### PROVIDED MATERIAL ###
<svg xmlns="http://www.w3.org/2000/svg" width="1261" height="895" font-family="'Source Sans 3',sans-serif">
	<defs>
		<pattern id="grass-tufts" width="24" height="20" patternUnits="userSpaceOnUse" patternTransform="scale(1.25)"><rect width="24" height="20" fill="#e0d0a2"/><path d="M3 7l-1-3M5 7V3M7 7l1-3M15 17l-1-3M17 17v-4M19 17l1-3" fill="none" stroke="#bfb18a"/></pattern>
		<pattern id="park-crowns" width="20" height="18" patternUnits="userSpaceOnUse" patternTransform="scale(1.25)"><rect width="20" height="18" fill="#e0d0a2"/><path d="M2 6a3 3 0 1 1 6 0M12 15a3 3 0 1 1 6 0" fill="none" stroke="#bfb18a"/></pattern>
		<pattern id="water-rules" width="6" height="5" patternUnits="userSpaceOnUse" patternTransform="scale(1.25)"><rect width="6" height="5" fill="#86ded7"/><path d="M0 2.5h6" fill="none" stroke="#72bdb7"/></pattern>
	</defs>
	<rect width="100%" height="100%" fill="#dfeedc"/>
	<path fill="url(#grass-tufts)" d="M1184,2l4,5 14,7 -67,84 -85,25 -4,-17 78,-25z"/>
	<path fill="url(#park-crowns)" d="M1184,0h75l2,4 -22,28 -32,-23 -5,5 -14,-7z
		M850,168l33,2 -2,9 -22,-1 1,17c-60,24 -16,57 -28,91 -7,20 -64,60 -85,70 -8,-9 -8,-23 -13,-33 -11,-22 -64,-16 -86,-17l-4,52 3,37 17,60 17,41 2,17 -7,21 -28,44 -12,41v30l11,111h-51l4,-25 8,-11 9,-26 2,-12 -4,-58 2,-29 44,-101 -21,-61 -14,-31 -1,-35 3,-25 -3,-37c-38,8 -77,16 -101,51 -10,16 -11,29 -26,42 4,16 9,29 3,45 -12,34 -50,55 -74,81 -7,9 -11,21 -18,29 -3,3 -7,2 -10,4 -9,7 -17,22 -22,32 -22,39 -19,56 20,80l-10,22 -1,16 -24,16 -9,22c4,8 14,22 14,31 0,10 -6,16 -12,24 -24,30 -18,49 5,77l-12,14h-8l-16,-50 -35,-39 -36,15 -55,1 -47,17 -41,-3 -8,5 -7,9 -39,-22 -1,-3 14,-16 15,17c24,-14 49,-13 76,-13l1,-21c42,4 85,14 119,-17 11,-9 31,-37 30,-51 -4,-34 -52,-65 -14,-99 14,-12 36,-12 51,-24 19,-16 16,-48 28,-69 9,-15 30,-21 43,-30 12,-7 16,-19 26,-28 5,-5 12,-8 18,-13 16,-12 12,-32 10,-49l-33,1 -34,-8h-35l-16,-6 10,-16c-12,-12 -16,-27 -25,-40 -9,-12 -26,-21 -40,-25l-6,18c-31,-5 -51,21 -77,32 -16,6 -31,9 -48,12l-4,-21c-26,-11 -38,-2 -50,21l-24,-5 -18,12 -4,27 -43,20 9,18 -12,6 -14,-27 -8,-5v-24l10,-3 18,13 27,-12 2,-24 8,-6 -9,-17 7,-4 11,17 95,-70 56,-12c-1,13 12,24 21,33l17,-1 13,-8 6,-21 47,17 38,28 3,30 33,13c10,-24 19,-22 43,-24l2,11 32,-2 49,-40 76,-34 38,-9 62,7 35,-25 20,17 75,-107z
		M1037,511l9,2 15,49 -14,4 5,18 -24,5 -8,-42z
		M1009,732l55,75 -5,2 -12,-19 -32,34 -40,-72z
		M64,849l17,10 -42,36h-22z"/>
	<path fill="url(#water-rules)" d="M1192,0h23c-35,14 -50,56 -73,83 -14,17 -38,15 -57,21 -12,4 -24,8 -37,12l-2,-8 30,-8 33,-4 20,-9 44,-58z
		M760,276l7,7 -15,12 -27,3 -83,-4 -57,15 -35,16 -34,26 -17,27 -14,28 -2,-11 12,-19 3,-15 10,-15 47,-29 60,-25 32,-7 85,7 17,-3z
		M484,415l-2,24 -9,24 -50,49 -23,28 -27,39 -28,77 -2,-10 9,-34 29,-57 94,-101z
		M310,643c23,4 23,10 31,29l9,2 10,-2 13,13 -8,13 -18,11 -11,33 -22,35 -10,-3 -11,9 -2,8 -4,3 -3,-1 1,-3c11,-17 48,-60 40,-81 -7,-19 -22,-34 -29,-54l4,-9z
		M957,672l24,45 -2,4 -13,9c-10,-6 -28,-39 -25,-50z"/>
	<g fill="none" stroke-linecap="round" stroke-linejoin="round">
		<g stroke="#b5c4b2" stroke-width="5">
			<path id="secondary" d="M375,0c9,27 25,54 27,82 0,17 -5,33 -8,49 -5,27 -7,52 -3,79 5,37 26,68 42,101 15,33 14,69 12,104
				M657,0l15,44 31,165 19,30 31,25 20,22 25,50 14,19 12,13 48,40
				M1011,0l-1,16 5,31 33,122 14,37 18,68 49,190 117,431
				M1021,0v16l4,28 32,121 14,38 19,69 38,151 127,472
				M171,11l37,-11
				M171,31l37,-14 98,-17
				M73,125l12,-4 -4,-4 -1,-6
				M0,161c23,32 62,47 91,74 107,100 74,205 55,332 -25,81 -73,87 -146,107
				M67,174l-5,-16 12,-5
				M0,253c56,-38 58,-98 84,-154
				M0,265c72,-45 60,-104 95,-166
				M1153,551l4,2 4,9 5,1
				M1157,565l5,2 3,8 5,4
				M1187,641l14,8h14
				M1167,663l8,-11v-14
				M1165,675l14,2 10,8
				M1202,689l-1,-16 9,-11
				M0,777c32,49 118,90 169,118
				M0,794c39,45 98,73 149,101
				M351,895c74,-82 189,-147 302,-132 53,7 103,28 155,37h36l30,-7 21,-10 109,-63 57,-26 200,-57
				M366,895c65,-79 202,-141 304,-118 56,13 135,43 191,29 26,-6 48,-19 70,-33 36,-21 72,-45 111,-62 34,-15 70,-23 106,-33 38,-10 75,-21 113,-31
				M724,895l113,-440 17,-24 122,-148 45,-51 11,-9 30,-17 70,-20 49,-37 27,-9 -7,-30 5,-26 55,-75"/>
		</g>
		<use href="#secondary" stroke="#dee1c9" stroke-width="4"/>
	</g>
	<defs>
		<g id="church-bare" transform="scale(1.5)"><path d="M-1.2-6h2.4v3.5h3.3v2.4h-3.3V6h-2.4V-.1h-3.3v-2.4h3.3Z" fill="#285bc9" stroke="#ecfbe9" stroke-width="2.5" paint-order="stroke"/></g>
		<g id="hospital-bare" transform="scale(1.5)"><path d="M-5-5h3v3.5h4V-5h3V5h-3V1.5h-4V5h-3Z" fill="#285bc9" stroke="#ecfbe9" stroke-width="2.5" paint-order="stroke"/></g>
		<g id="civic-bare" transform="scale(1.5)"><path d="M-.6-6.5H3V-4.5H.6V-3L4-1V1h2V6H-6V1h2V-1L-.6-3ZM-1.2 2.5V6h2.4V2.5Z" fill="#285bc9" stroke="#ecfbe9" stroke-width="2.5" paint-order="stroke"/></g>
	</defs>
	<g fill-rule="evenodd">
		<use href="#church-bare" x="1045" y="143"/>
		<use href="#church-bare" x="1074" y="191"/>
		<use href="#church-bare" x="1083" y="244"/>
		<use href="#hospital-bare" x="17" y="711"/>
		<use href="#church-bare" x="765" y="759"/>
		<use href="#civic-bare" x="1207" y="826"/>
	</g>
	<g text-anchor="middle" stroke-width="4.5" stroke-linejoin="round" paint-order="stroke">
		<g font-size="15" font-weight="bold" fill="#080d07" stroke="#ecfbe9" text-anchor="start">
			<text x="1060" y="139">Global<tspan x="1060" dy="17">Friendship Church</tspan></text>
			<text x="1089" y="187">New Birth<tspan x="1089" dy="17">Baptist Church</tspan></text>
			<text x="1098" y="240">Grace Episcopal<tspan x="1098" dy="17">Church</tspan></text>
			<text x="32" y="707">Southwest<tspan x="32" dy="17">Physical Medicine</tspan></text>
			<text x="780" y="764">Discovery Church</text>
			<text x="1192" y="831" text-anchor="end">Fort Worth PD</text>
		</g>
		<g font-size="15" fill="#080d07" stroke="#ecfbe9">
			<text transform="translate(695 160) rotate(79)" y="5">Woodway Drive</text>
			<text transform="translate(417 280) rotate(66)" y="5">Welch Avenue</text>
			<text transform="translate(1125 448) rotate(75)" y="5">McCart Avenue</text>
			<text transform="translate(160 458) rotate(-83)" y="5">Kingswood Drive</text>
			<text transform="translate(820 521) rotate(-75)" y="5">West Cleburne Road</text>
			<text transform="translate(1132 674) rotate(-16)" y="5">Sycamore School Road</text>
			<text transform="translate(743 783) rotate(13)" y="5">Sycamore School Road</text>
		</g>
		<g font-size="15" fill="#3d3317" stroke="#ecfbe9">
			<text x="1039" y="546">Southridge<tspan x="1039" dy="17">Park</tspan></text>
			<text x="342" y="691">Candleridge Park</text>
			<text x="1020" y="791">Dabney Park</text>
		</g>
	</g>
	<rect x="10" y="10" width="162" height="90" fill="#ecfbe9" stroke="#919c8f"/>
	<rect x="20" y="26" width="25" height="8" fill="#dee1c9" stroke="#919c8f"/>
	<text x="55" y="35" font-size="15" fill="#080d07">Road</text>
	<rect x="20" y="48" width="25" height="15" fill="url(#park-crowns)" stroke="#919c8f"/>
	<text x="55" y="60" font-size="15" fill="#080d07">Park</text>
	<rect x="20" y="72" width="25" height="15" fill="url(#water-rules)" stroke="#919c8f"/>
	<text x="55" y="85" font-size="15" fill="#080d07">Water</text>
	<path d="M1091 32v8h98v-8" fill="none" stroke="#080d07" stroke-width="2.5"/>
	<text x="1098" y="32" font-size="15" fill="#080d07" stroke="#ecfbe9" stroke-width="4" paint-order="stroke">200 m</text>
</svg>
###
■ **TASK DIRECTIONS**: A single number is expected: how many lines in the records contain the string "round".

■ **FINISHED TASK**: 2